┌─ Kutipan Dokumen
Dengan polos Natanael bertanya, "Mungkinkah
sesuatu yang baik datang dari Nazaret?" Filipus yang telah berjumpa dengan
Yesus, tidak berusaha untuk menepis, membantah atau membela dengan
argumentasinya. Ia menanggapi, "Datanglah
dan lihatlah". Dalam bahasa sederhana Filupus menanggapi pandangan
miring Natanael itu, "Datanglah dan lihatlah sendiri. Datang dan rasakan
pengalaman yang sudah saya rasakan sendiri." Inilah kesaksian itu yakni,
ketika seseorang mampu menjadi alat yang memperjumpakan orang lain dengan Yesus
sendiri. Lihatlah, Filipus tidak sama sekali membela dan membesar-besarkan
pengalamannya dengan Yesus, apalagi mengagungkan diri lalu mencuri
kemuliaan-Nya. Tidak!
"Lihatlah, inilah seorang Israel sejati, tidak ada kepalsuan di
dalamnya!" (ay.47). Yesus sama sekali tidak menegur apalagi
menyalahkan Natanael atas kesangsiannya terhadap Mesias yang datang dari
Nazaret - Galilea. Kejujuran dan ketulusan betapa pun mungkin terasa janggal
dan meragukan akan dihargai di hadapan Tuhan ketimbang orang yang berpura-pura
mengenal dan memuji-Nya padahal di dalam hati justeru sebaliknya.
Natanael terhenyak dan
terkejut; bagaimana mungkin Yesus bisa tahu dan melihat dirinya di bawah pohon
ara? Apa yang sedang dia lakukan dan katakan pada saat itu? Tentulah sesuatu yang sangat penting. Berdoa,
rindu menanti dan melihat Mesias! Ternyata kerinduan itu terpenuhi, setidaknya
kalimat inilah yang menggambarkannya, "Rabi,
Engkau Anak ALlah, Engkau Raja orang Israel!"
Kedua orang murid Yohanes,
salah satunya Andreas, Simon yang kemudian diberi nama Petrus, Filipus dan
Natanael, itulah lima murid pertama yang dipanggil oleh Yesus. Pertama-tama
mereka menjadi sebuh persekutuan persahabatan, mereka berasal dari tempat yang
sama. Melalui persahabatan mereka saling menarik dan mengenalkan Yesus sebagai
Mesias. Persahabatan adalah suatu realitas manusiawi yang bermakna dalam,
merupakan kekayaan setiap orang dan dasar dari komunitas. Bersahabat berarti
bersedia saling berbagi dan membantu, saling mendukung kalau yang satu atau
yang lain berada dalam kesulitan, bekerja dan berjuang bersama, bergerak maju
bersama-sama menuju hal-hal baru. Persahabatan adalah kesetiaan. Aristoteles
mengatakan, tanpa persahabatan tidak ada orang yang ingin hidup. Cicero
mengatakan bahwa, persahabatan adalah seperti matahari yang memberikan
kehangatan dan terang kepada kita.
└─
• Soal untuk Dikerjakan:
1. Tentukan apakah setiap pernyataan berikut sesuai dengan kutipan renungan tentang Natanael. Jawab ya atau tidak, lalu kutip kata-kata renungan yang menjadi penentunya.
(a) Filipus membantah pandangan Natanael dengan argumentasinya.
(b) Yesus menegur Natanael karena kesangsiannya.
(c) Kelima murid pertama berasal dari tempat yang sama.
2. Tuliskan lanjutan kutipan renungan tentang Natanael, dimulai sesudah kalimat terakhirnya.
┌─ Informasi yang Disediakan
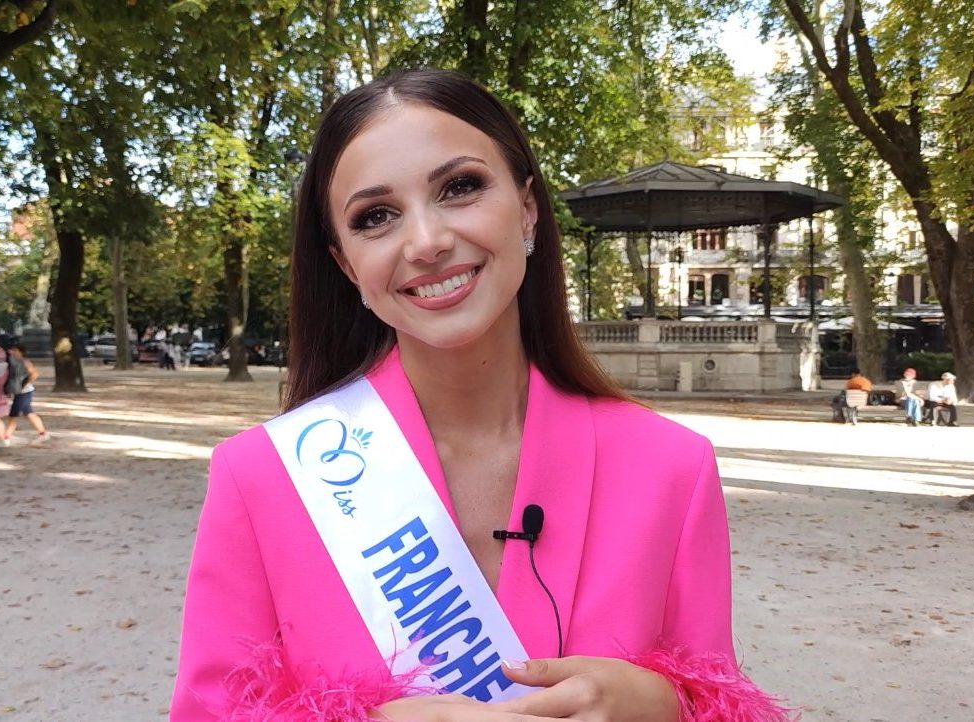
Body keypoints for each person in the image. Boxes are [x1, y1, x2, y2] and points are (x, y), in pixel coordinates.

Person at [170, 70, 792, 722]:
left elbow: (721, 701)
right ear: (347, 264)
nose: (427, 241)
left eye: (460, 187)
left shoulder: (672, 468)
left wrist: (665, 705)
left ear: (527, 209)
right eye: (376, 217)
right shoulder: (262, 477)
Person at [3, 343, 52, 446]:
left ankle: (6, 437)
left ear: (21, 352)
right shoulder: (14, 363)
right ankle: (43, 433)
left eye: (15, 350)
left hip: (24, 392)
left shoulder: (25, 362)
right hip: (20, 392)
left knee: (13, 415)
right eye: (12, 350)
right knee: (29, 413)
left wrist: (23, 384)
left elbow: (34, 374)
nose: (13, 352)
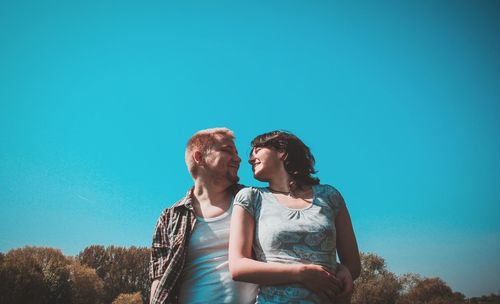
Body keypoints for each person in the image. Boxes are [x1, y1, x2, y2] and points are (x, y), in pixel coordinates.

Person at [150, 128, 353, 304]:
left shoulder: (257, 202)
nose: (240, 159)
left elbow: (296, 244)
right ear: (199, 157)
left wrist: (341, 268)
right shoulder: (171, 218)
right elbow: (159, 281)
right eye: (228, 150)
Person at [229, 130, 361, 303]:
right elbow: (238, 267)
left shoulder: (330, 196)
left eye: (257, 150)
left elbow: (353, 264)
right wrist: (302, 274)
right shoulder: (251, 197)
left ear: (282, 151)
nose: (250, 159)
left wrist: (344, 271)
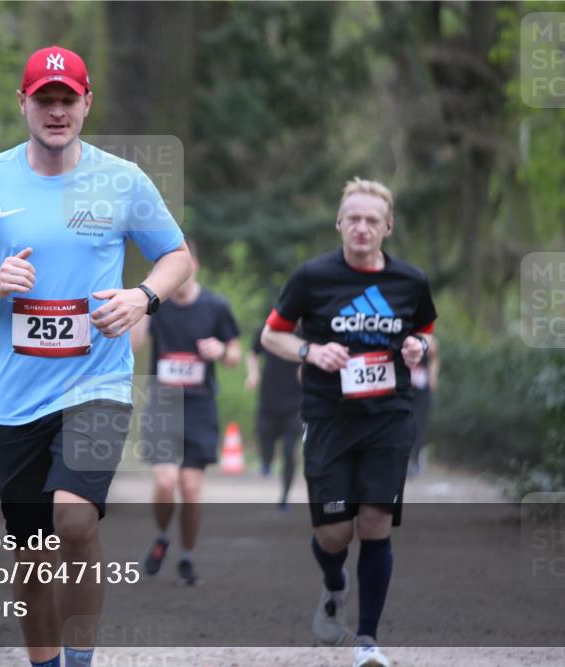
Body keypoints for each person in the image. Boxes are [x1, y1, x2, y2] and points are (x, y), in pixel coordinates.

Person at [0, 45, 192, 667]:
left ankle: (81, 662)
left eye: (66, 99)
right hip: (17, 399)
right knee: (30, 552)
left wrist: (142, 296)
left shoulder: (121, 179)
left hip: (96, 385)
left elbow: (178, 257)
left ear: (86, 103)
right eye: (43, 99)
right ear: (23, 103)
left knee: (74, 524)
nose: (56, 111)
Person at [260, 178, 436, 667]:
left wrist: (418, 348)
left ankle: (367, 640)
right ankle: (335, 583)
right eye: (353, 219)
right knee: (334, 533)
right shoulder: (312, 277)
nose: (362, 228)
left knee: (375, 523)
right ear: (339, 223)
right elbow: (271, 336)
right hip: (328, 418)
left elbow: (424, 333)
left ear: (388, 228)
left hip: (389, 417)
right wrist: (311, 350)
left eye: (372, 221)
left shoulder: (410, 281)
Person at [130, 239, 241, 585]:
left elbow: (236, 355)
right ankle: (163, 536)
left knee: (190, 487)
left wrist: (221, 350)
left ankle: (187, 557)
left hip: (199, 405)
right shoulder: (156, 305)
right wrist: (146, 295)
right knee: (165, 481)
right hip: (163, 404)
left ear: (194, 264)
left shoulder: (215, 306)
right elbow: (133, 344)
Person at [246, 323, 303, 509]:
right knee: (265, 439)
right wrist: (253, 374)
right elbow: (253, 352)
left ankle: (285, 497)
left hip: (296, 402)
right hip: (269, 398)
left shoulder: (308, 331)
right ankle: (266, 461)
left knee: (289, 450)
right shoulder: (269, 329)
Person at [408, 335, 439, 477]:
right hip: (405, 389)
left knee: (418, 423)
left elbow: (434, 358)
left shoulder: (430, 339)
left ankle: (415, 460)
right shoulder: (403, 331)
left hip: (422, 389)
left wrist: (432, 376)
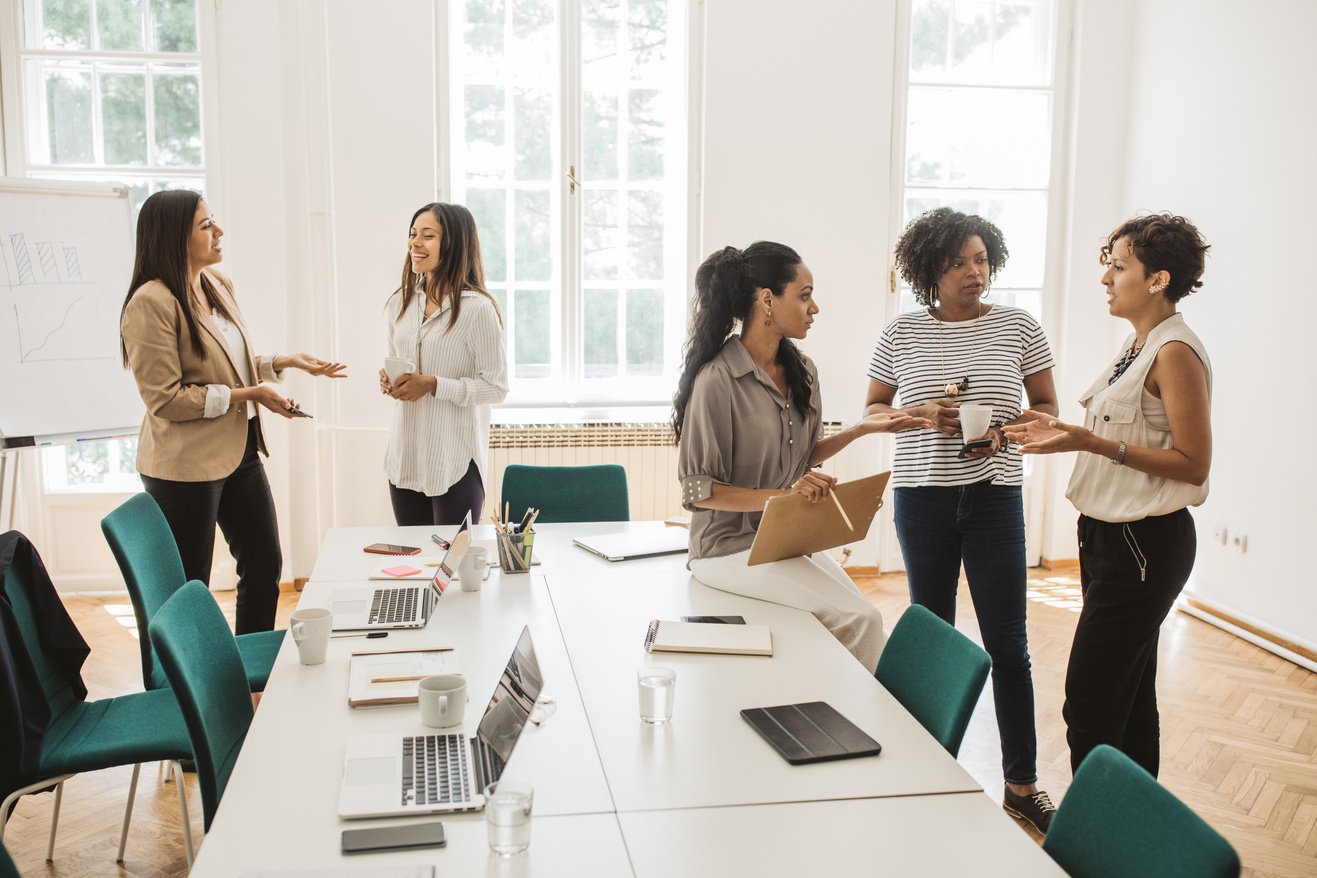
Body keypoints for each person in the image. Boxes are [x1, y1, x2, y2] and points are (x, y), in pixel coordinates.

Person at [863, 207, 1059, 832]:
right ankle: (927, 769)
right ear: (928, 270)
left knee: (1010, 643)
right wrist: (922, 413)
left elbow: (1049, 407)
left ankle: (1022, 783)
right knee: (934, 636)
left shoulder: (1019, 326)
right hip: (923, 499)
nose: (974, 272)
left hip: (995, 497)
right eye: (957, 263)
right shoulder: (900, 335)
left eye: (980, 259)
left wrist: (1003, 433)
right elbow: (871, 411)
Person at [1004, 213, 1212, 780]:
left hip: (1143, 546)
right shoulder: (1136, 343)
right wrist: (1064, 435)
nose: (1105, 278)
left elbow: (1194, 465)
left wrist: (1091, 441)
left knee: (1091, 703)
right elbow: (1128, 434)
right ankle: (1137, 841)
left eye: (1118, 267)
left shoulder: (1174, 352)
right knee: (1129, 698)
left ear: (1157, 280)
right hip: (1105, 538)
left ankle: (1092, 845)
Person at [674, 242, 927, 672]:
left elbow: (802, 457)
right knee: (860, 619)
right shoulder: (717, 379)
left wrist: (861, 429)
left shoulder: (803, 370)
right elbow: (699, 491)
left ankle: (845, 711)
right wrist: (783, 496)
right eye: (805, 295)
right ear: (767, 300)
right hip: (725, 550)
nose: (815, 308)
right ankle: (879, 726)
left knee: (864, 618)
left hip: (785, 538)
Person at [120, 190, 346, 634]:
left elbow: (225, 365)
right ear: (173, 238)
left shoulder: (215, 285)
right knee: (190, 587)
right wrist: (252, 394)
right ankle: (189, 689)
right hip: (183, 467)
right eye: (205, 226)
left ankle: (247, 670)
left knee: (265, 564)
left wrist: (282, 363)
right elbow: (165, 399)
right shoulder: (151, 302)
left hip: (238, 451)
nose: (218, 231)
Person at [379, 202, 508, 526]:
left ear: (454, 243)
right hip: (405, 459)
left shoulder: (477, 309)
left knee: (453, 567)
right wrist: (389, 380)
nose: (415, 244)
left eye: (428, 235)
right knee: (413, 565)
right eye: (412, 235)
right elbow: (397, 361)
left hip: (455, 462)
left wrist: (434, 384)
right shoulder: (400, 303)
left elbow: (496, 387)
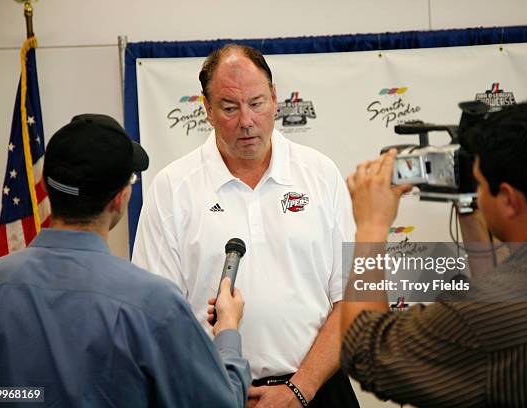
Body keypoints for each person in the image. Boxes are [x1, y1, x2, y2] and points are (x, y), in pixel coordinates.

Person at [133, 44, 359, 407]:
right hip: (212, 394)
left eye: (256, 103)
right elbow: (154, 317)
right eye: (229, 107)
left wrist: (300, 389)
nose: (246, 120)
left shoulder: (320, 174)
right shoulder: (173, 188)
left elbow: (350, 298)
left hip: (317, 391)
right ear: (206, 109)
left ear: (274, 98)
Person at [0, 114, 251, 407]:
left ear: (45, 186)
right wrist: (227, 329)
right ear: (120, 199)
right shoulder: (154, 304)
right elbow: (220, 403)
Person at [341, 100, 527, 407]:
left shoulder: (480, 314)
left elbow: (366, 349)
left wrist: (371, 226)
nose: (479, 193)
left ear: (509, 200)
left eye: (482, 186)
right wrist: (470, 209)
└─
• Jawaban yang Diharapkan:
1.
(a) Tidak: "tidak berusaha untuk menepis, membantah atau membela dengan argumentasinya."
(b) Tidak: "Yesus sama sekali tidak menegur apalagi menyalahkan Natanael atas kesangsiannya terhadap Mesias yang datang dari Nazaret - Galilea."
(c) Ya: "mereka berasal dari tempat yang sama."

2.
Yesus adalah Sang Firman yang
menjadi Manusia. Ia tahu benar apa yang dibutuhkan manusia yakni, persahabatan!
Ia ingin menjadi sahabat bagi kita masing-masing agar kita menjadi
sahabat-sahabat Allah. Ia memanggil kita, sama seperti Ia memanggil dan menjadi
sahabat bagi murid-murid-Nya yang pertama untuk mengikuti-Nya. Masing-masing
kita adalah istimewa di hadapan-Nya. Maing-masing kita diajak-Nya untuk tinggal
dan mengenal-Nya.
Kalau kita cermati proses
pemanggilan seseorang menjadi murid Yesus ternyata ada semacam pola dalam
pengalaman beriman. Pada awalnya, Yohanes Pembaptis melihat Yesus dan
menunjukkannya kepada dua orang muridnya sehingga mereka kemudian mengikut
Yesus. Andreas - salah seorang murid Yohanes - setelah mengalami perjumpaan
dengan Yesus kemudian membawa Simon kepada Yesus. Filipus bertemu Yesus dan
mengajak Natanael untuk berjumpa dengan Yesus. Begitulah seterusnya sehingga
orang sampai kepada Yesus melalui kesaksian orang lain. Pola pengalaman iman
berjumpa dengan Yesus ini rupanya menggambarkan pandangan penulis Injil Yohanes
tentang pentingnya orang beriman memberikan kesaksian tentang Yesus.
Meski kesaksian itu penting,
namun perlu diingat ia bukan tujuan melainkan "alat". Kesaksian yang
efektif adalah ketika seseorang telah melihat, berjumpa, mengenal, dan
bersentuhan dengan Yesus. Kesaksian itu bukan semacam teori perdebatan.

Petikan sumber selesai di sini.